*** Dataset extract

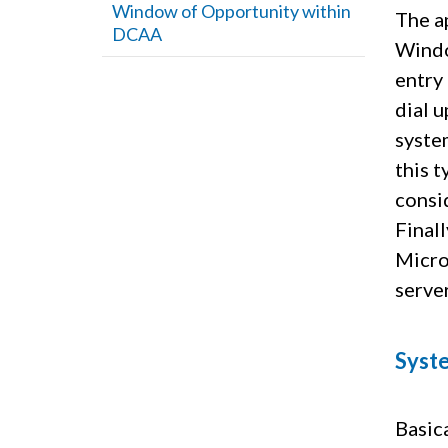
Window of Opportunity within
The a
DCAA
Windo
entry
dial u
system
this 
consi
Finall
Micro
serve
Syste
Basica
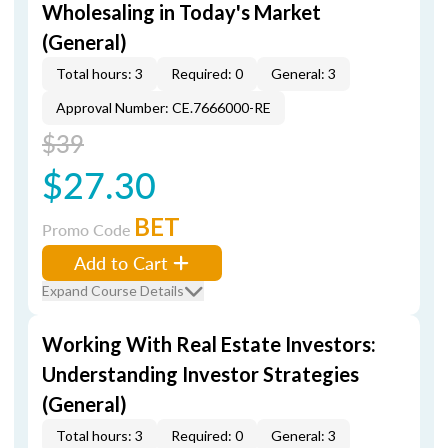
Wholesaling in Today's Market
(General)
Total hours: 3
Required: 0
General: 3
Approval Number: CE.7666000-RE
$39
$27.30
BET
Promo Code
Add to Cart
Expand Course Details
Working With Real Estate Investors:
Understanding Investor Strategies
(General)
Total hours: 3
Required: 0
General: 3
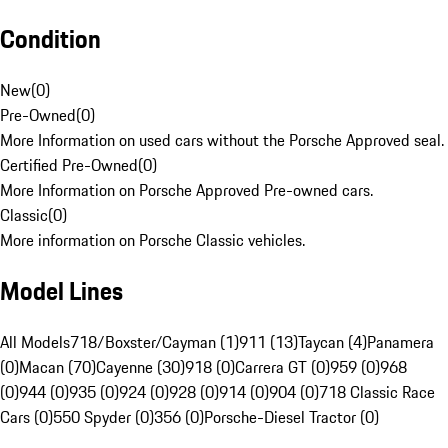
Condition
New
(
0
)
Pre-Owned
(
0
)
More Information on used cars without the Porsche Approved seal.
Certified Pre-Owned
(
0
)
More Information on Porsche Approved Pre-owned cars.
Classic
(
0
)
More information on Porsche Classic vehicles.
Model Lines
All Models
718/Boxster/Cayman (1)
911 (13)
Taycan (4)
Panamera
(0)
Macan (70)
Cayenne (30)
918 (0)
Carrera GT (0)
959 (0)
968
(0)
944 (0)
935 (0)
924 (0)
928 (0)
914 (0)
904 (0)
718 Classic Race
Cars (0)
550 Spyder (0)
356 (0)
Porsche-Diesel Tractor (0)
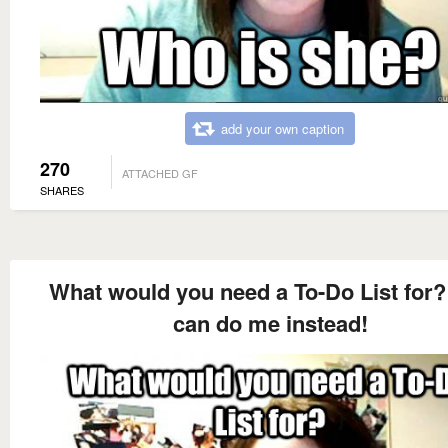
add your own caption
270
ATTACHED GF
SHARES
What would you need a To-Do List for?
can do me instead!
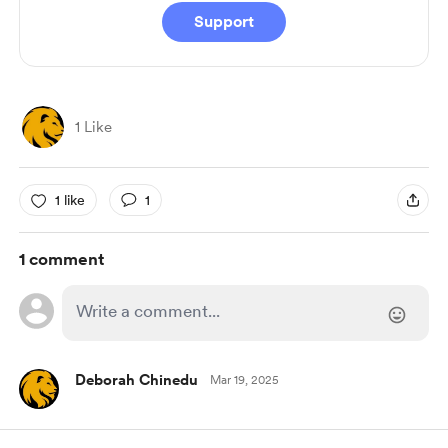
Support
1 Like
1 like
1
1 comment
Deborah Chinedu
Mar 19, 2025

******

* _The problem_
Retype the entries verbatim and drop the pictures.

* _Task answer_
Window of Opportunity within
The a
DCAA
Windo
entry
dial u
system
this 
consi
Finall
Micro
serve
Syste
Basica
Wholesaling in Today's Market
(General)
Total hours: 3
Required: 0
General: 3
Approval Number: CE.7666000-RE
$39
$27.30
BET
Promo Code
Add to Cart
Expand Course Details
Working With Real Estate Investors:
Understanding Investor Strategies
(General)
Total hours: 3
Required: 0
General: 3
Condition
New
(
0
)
Pre-Owned
(
0
)
More Information on used cars without the Porsche Approved seal.
Certified Pre-Owned
(
0
)
More Information on Porsche Approved Pre-owned cars.
Classic
(
0
)
More information on Porsche Classic vehicles.
Model Lines
All Models
718/Boxster/Cayman (1)
911 (13)
Taycan (4)
Panamera
(0)
Macan (70)
Cayenne (30)
918 (0)
Carrera GT (0)
959 (0)
968
(0)
944 (0)
935 (0)
924 (0)
928 (0)
914 (0)
904 (0)
718 Classic Race
Cars (0)
550 Spyder (0)
356 (0)
Porsche-Diesel Tractor (0)
add your own caption
270
ATTACHED GF
SHARES
What would you need a To-Do List for?
can do me instead!
Support
1 Like
1 like
1
1 comment
Deborah Chinedu
Mar 19, 2025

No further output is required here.